WASHINGTON: John Brennan won U.S. Senate confirmation Thursday to head the CIA after a late struggle that had more to do with presidential power to order drone strikes than with the nominee’s credentials to lead the nation’s spy agency.
The Senate voted 63-34 to give Brennan the top job at the Central Intelligence Agency. He will replace Michael Morrell, the acting CIA director since November.
The vote came after the Obama administration bowed to demands from Sen. Rand Paul, a Republican, to specify limits on the president’s authority to order drone strikes against American citizens in the United States.
Paul, mentioned as a possible presidential candidate in 2016, declared that he was satisfied with the administration’s statement, which said the president did not have the authority to use a drone to kill an American not engaged in combat on American soil.
Brennan’s credentials were scarcely mentioned in a final 24-hour stretch of political and constitutional drama surrounding his nomination.
Instead, Paul’s 13-hour talkathon attracted widespread attention on Twitter and other social media, led the party to seek campaign contributions for the 2014 elections and prompted a parade of other conservative tea party-backed senators to declare their support. Other Republicans were critical of Paul, and harshly so.
The letter to Paul from Attorney General Eric Holder was brief.
“It has come to my attention that you have now asked an additional question: ‘Does the president have the authority to use a weaponized drone to kill an American not engaged in combat on American soil?’” Holder wrote.
“The answer to that question is no.”
Brennan has long appeared to hold enough votes to win confirmation. But the letter marked the administration’s third concession in recent days in its attempt to bring the matter to a vote.
Earlier this week, responding to demands from lawmakers in both parties, the White House gave members of the Senate Intelligence Committee access to legal opinions justifying the use of lethal drone strikes against terror suspects.
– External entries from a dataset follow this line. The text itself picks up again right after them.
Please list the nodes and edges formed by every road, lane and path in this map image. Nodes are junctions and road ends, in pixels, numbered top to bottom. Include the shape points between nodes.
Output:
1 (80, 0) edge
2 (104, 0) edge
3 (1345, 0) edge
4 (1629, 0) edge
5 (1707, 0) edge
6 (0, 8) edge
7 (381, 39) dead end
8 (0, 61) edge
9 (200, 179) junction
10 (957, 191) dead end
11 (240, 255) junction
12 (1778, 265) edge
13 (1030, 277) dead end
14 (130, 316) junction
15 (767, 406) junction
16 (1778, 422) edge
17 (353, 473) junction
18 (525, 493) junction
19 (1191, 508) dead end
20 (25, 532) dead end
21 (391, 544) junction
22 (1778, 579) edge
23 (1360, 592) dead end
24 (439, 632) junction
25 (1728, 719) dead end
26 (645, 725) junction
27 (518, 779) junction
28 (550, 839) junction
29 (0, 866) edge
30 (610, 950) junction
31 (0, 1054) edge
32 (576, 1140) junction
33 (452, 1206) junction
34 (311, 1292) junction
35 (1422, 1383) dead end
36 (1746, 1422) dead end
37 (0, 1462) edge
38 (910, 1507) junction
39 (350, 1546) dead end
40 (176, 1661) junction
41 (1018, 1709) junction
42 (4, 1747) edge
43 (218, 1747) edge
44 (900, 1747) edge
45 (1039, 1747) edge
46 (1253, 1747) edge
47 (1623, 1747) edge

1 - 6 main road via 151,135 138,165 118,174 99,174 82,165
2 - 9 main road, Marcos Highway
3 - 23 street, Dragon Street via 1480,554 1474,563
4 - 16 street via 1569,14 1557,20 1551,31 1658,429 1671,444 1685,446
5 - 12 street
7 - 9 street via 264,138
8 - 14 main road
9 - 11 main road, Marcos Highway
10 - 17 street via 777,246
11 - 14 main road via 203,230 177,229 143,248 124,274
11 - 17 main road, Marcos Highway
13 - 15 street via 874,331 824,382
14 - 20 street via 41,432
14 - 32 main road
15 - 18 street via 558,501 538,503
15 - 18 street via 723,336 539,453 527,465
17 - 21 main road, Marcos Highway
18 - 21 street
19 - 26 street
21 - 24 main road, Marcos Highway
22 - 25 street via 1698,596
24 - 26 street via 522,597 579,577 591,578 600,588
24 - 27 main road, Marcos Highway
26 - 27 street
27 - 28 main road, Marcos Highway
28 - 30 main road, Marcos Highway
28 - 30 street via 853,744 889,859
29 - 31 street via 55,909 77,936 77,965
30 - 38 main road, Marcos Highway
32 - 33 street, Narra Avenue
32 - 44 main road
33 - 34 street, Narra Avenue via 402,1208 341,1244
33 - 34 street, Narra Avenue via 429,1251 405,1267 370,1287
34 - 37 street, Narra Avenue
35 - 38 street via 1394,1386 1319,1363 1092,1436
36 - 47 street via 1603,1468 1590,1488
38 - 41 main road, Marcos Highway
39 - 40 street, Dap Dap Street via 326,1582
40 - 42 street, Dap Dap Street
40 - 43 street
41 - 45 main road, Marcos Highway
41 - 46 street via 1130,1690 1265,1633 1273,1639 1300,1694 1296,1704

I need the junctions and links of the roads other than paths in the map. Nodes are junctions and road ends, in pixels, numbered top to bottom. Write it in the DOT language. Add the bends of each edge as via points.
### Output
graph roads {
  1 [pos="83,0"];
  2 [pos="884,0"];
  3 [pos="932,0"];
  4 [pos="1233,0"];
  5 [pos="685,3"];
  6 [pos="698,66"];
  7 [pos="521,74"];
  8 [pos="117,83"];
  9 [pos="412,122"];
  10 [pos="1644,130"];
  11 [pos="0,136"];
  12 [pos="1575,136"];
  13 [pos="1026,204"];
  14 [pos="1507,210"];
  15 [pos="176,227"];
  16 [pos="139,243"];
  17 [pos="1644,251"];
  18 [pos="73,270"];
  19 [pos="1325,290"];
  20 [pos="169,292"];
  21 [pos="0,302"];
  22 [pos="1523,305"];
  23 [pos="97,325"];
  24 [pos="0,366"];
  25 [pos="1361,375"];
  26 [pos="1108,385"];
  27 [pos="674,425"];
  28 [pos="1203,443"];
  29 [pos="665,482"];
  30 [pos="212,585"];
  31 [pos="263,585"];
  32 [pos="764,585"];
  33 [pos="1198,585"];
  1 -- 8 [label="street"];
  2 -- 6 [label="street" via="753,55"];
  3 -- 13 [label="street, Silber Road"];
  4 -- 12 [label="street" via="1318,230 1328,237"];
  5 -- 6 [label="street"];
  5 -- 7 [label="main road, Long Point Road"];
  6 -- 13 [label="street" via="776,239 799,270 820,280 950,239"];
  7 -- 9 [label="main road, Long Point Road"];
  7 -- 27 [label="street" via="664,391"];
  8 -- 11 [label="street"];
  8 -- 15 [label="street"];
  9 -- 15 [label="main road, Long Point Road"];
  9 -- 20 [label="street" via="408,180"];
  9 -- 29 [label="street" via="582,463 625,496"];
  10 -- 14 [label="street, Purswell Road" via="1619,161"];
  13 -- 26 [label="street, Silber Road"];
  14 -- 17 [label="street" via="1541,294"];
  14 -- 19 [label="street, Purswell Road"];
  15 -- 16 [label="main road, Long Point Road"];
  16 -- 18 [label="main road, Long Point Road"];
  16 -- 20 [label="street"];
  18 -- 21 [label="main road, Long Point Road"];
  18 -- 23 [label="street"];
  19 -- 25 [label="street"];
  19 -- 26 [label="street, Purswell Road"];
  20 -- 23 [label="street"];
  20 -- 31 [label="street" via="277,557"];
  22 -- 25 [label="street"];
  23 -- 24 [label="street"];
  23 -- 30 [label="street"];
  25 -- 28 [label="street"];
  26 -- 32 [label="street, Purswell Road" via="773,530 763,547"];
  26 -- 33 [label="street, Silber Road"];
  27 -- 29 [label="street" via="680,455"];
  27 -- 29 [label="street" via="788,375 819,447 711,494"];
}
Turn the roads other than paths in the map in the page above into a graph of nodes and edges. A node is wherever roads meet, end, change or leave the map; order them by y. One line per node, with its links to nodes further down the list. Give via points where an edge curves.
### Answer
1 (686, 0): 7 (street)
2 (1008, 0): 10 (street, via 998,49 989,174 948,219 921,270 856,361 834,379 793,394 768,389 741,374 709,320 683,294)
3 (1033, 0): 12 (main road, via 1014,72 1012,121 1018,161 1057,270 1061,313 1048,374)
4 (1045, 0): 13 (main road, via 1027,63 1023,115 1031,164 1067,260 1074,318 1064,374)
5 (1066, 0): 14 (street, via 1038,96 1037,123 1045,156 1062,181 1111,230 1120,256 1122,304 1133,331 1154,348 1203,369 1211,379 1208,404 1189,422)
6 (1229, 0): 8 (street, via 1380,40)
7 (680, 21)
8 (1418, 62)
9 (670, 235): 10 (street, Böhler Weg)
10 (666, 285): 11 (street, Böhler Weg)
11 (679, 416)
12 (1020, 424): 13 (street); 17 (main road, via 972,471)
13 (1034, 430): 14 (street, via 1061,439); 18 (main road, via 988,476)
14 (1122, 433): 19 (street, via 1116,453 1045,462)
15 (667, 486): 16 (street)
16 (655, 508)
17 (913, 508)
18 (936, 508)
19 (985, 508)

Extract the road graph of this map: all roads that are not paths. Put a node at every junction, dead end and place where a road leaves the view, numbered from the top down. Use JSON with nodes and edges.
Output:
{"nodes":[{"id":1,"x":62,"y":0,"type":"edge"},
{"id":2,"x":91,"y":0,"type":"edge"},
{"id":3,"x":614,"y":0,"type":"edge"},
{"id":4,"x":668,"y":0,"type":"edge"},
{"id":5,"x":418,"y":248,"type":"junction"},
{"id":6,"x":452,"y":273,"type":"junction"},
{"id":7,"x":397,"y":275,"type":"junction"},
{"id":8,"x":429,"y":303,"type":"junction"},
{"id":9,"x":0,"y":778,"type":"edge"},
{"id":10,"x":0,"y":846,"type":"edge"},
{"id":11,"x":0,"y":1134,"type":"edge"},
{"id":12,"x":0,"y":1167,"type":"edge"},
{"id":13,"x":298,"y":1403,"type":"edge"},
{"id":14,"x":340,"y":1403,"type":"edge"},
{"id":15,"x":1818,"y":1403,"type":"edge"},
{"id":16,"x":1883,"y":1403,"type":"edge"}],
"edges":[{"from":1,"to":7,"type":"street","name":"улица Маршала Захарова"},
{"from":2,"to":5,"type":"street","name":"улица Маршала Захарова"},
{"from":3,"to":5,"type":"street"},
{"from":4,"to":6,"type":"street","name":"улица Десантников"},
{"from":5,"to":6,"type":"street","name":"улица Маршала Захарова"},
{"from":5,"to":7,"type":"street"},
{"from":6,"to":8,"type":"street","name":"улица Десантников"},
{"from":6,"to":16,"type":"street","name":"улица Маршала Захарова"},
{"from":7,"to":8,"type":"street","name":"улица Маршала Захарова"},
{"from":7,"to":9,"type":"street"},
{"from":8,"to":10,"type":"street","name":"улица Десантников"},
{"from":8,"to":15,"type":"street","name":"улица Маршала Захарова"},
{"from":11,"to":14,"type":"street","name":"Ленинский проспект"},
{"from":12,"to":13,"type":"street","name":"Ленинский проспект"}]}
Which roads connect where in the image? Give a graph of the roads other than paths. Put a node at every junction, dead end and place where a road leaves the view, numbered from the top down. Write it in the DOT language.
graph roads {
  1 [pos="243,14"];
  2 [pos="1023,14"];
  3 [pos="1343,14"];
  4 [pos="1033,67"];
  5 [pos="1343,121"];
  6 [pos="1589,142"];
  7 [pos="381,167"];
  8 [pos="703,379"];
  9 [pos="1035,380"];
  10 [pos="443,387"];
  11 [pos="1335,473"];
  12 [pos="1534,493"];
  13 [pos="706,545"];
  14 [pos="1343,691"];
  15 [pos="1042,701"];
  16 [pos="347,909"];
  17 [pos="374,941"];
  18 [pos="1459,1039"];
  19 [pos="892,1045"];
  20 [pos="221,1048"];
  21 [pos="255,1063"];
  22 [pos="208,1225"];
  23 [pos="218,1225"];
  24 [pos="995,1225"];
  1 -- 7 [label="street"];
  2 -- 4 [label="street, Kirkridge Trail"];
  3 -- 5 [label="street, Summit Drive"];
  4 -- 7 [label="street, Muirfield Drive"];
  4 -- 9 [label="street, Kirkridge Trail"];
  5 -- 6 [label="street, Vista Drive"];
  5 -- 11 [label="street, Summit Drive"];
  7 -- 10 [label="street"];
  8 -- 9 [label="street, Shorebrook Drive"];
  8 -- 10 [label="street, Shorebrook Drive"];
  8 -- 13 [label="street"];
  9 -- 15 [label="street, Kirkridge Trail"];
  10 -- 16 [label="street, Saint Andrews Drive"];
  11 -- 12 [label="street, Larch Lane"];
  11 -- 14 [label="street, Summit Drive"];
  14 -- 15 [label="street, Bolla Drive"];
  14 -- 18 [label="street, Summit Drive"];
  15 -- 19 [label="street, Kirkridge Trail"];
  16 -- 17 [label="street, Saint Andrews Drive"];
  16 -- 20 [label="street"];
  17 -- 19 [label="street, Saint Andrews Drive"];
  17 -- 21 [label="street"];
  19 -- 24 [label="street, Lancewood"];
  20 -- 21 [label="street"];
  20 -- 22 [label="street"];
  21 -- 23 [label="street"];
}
It also
gave Republicans documents relating to last year’s deadly attack on the U.S. consulate in Benghazi, Libya.
Paul’s lengthy speech, known as a filibuster, roiled the Republican party at the same time it got the attention of the White House.
Just hours after Paul ended his filibuster – and got an endorsement from minority leader and fellow Kentuckian Mitch McConnell – two senior Republicans on the Armed Services Committee dismissed Paul’s claims as unfounded and ridiculous and expressed support for Obama’s controversial drone program as the nation wages war against terrorism.
Both Sens. John McCain and Lindsey Graham also challenged members of their own party.
“To my Republican colleagues, I don’t remember any of you coming down here suggesting that President Bush was going to kill anybody with a drone,” Graham said in remarks on the Senate floor.
McCain scoffed at Paul’s contention that the U.S. would have targeted actress Jane Fonda during her trip to Hanoi during the Vietnam War.
“I must say that the use of Jane Fonda’s name does evoke certain memories with me, and I must say that she is not my favorite American, but I also believe that, as odious as it was, Ms. Fonda acted within her constitutional rights,” said McCain, a prisoner of war in Vietnam for 5 1/2 years.
“And to somehow say that someone who disagrees with American policy and even may demonstrate against it is somehow a member of an organization which makes that individual an enemy combatant is simply false. It is simply false,” he added.
During the height of the war, Fonda traveled to North Vietnam, visited with the enemy and was widely vilified.
After his remarks, Graham told reporters that he had planned to vote against Brennan’s nomination but now intends to support the nominee because the confirmation fight has become a referendum on the drone program.